## DIRECTIONS
Please set down the lines of the items again, unchanged, running from the line containing "# Remove Advertisements" down to the end of the items, both ends included.

## Dataset entries
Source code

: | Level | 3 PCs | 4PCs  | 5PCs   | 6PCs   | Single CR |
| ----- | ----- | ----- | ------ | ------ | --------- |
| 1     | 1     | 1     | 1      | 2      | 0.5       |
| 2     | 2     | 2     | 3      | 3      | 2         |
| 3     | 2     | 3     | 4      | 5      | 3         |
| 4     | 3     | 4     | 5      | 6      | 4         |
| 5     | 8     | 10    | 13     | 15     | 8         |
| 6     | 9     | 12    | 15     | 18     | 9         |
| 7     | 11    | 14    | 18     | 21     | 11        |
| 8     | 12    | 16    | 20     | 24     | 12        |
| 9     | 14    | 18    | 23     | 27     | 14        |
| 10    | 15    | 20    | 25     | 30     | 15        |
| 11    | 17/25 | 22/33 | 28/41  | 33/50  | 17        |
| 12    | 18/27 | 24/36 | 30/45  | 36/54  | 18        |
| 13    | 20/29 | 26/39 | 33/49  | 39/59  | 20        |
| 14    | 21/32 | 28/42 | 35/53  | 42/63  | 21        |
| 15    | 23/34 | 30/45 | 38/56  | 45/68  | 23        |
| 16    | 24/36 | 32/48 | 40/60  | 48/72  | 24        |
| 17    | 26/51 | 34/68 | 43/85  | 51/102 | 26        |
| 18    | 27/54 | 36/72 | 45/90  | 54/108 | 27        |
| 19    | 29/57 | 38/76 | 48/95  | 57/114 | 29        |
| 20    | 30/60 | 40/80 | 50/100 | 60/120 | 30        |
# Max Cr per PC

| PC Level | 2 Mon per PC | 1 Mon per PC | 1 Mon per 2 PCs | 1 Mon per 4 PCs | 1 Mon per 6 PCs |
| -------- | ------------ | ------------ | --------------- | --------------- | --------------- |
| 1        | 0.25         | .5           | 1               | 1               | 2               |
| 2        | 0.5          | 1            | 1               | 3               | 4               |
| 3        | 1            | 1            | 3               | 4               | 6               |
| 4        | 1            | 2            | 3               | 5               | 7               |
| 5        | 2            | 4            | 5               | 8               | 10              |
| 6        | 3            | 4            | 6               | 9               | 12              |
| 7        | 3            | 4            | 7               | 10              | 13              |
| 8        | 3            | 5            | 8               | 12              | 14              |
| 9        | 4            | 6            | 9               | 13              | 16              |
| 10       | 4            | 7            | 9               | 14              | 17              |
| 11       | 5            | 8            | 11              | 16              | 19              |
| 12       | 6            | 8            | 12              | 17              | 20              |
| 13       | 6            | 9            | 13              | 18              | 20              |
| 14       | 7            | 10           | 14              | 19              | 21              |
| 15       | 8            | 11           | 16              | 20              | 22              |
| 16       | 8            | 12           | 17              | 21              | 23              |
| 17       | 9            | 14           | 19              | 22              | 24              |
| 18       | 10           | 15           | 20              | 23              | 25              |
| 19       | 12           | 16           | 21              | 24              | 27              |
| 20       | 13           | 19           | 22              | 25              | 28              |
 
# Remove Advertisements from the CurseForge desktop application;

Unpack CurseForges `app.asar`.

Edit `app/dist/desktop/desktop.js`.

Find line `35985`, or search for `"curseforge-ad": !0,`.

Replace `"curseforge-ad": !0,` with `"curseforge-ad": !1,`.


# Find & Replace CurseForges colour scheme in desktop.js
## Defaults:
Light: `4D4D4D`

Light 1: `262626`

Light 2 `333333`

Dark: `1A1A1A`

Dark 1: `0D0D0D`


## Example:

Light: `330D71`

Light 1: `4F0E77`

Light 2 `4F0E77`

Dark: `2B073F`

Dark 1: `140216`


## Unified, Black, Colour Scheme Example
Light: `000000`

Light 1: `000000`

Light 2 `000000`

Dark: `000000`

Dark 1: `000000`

## TASK RESPONSE
# Remove Advertisements from the CurseForge desktop application;

Unpack CurseForges `app.asar`.

Edit `app/dist/desktop/desktop.js`.

Find line `35985`, or search for `"curseforge-ad": !0,`.

Replace `"curseforge-ad": !0,` with `"curseforge-ad": !1,`.


# Find & Replace CurseForges colour scheme in desktop.js
## Defaults:
Light: `4D4D4D`

Light 1: `262626`

Light 2 `333333`

Dark: `1A1A1A`

Dark 1: `0D0D0D`


## Example:

Light: `330D71`

Light 1: `4F0E77`

Light 2 `4F0E77`

Dark: `2B073F`

Dark 1: `140216`


## Unified, Black, Colour Scheme Example
Light: `000000`

Light 1: `000000`

Light 2 `000000`

Dark: `000000`

Dark 1: `000000`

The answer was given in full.